Can Hawaii sell tourists on sustainability?
Taking advantage of $15 billion in annual tourism spending while also ramping up local sustainability efforts is no easy task.
To say that tourism is big business in Hawaii is an understatement.
Last year alone, the island state home to just over 1.4 million full-time residents saw 8.9 million visitors — an increase of 3 percent from 2015, and good for a record $15.6 billion in tourism spending.
But is it sustainable? In a state with an image built on the notion of a remote and pristine natural environment, foot traffic from 220,000 outsiders a day can pose quite a dilemma.
"There’s no doubt that there’s growing concern about how we balance these drivers of the economy and the things that make Hawaii a desirable place to visit," said Celeste Connors, executive director of public-private sustainability advocacy group Hawaii Green Growth, during a discussion Tuesday at the VERGE Hawaii clean energy conference in Honolulu. "We’re really looking at achieving those triple-bottom-line objectives."

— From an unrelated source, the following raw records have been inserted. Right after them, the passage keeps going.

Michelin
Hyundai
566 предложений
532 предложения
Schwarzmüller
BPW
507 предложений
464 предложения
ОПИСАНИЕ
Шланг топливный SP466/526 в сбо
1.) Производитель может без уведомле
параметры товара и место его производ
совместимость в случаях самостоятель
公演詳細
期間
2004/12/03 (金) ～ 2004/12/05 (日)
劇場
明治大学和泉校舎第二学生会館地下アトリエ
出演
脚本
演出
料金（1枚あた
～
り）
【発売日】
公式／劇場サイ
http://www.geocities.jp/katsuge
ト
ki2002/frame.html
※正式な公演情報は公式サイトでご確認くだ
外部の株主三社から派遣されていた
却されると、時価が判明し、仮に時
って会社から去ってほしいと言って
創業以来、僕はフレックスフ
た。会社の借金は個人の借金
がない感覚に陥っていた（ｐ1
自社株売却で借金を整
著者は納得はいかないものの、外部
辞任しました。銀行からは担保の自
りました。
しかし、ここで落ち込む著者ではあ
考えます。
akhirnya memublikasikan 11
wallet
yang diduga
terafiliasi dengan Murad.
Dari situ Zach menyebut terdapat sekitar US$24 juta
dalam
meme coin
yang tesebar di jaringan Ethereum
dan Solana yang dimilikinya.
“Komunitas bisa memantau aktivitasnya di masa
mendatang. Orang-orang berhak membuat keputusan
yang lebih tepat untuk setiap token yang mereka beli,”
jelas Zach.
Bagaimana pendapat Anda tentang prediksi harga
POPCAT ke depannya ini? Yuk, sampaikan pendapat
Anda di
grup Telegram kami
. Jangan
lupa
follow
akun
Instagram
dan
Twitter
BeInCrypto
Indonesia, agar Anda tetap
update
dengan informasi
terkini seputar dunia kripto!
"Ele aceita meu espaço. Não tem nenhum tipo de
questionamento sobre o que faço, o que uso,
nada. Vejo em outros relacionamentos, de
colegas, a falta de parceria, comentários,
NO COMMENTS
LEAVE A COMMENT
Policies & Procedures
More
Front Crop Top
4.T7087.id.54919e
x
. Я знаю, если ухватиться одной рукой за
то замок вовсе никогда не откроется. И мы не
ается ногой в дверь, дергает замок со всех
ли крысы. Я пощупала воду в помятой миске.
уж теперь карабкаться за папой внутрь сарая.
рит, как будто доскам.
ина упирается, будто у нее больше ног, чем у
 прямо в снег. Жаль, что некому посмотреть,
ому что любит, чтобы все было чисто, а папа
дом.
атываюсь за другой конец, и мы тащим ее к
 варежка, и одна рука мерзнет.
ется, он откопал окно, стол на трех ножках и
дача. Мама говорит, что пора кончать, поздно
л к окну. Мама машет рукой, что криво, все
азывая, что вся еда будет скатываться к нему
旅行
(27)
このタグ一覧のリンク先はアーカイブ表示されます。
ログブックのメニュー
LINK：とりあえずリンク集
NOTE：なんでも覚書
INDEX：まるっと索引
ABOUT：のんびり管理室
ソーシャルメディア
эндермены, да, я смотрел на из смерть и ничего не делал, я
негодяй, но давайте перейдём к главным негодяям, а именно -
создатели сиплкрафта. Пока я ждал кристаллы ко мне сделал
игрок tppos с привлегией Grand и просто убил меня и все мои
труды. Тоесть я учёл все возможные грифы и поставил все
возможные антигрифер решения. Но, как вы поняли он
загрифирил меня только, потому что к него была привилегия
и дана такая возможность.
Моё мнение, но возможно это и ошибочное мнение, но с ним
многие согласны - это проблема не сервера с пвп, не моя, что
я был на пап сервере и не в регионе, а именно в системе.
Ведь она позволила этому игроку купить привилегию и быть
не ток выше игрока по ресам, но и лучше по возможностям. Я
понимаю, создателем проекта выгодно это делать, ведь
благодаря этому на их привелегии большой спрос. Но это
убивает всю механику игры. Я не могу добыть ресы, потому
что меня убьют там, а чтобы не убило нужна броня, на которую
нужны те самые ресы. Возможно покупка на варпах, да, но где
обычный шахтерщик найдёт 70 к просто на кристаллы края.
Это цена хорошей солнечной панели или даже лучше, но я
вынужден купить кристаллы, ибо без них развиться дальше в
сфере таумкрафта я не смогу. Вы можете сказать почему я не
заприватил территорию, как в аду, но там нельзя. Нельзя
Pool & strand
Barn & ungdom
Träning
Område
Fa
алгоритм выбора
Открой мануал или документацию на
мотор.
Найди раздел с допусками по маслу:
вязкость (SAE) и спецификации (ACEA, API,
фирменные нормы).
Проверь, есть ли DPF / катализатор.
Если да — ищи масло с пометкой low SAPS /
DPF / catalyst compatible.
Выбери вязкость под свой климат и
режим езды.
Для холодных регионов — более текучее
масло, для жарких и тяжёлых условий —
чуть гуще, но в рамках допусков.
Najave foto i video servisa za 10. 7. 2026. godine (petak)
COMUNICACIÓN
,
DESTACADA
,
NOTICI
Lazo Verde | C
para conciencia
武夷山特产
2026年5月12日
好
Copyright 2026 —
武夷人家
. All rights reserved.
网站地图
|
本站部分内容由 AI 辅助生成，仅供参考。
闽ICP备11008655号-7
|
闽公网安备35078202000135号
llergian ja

Although the ecotourism conundrum is by no means unique to Hawaii, there is added pressure on the state to confront the disconnect. State legislators have signed onto a goal to transition the state to 100 percent renewable power by 2045, which raises big questions about how major players in the dominant tourism industry — airlines, hotels, rental car companies, ocean activity companies — plan to do their share.
Tourism is and will remain the dominant source of people’s livelihoods here.
Energy and related carbon emissions are one example of the environmental challenges that Hawaii faces. Others include degradation of ocean ecosystems, concerns about reliable fresh water supply and how to contain waste in a geographically constrained space.
The question now: whether addressing those issues can realistically be spun as an incentive for more people to visit.
"What sells Hawaii in my mind are the people, the culture, the beauty," said Alan Oshima, CEO of utility Hawaiian Electric Company (HECO). "Now, I think sustainability is a big selling point."
On the money
The number of visitors and total amount of money they are spending in Hawaii has never been higher. Also setting a high mark were the 12 million-plus airline seats available to and from the state last year.
Still, Hawaiian Airlines President and CEO Mark Dunkerley isn't counting on uninterrupted growth. He said in a panel discussion Tuesday at the VERGE Hawaii conference that daily spending per tourist is actually declining thanks to people spending more money on health care and other essential costs.
What that means long term for Hawaii, which currently has a statewide unemployment rate of less than 3 percent but some of the highest costs of living in the United States, isn't yet clear.
"How do we find balance I think is a really key question," Dunkerley said. "It starts by recognizing some truisms, and some truisms that are sometimes a little hard to swallow."
Although Dunkerley said that doubt about the urgency posed by climate change has been "almost universally discredited," he said that denial about the financial implications of limiting tourism poses its own risks.
The challenge for both environmental initiatives and efforts to preserve native Hawaiian culture, then, is trying to walk the line between preservation and alienation.
"People are not prepared to gradually see their quality of life erode," Dunkerley said. "Tourism is and will remain the dominant source of people’s livelihoods here."
From the North Shore of Oahu to the small island of Molokai, however, several Hawaiian social justice-focused advocacy groups argue against more large-scale development and in support of more locally beneficial efforts as part of the state's sustainability push, such as community power projects.
"You have to talk to the community," Emillia Noordhoek, director of renewable resources for the nonprofit Sust’āinable Molokai, recently told GreenBiz.
Recognizing a potential disconnect between the pursuit of more tourism dollars and a more sustainable economy is one thing. Figuring out how to address that dynamic is another.
"For years we have talked about plans, but we’re just doing tactics," Oshima said. "I think that’s easier because you can deliver on a short-term basis."
When it comes to tourism-centric industries such as transportation, Dunkerley said Hawaiian Airlines continues to pursue fuel efficiency and emissions reductions — although some argue that the aviation industry as a whole could take more aggressive steps to limit its footprint.
Back on the ground, Oshima said HECO is also looking ahead to how to integrate tourism into sustainability efforts such as building out charging infrastructure for electric vehicles.
"We can partner to do a lot of things that will help tourism as well," Oshima said, pointing to potential partnerships with rental car or EV charging companies.
For George Szigeti, president and CEO of the Hawaii Tourism Authority, keeping the focus on the state's golden goose — its natural environment — will be crucial.
"What we can’t have is our reefs deteriorating and our oceans deteriorating," Szigeti said. "We have to protect these at all costs. People come here for those experiences."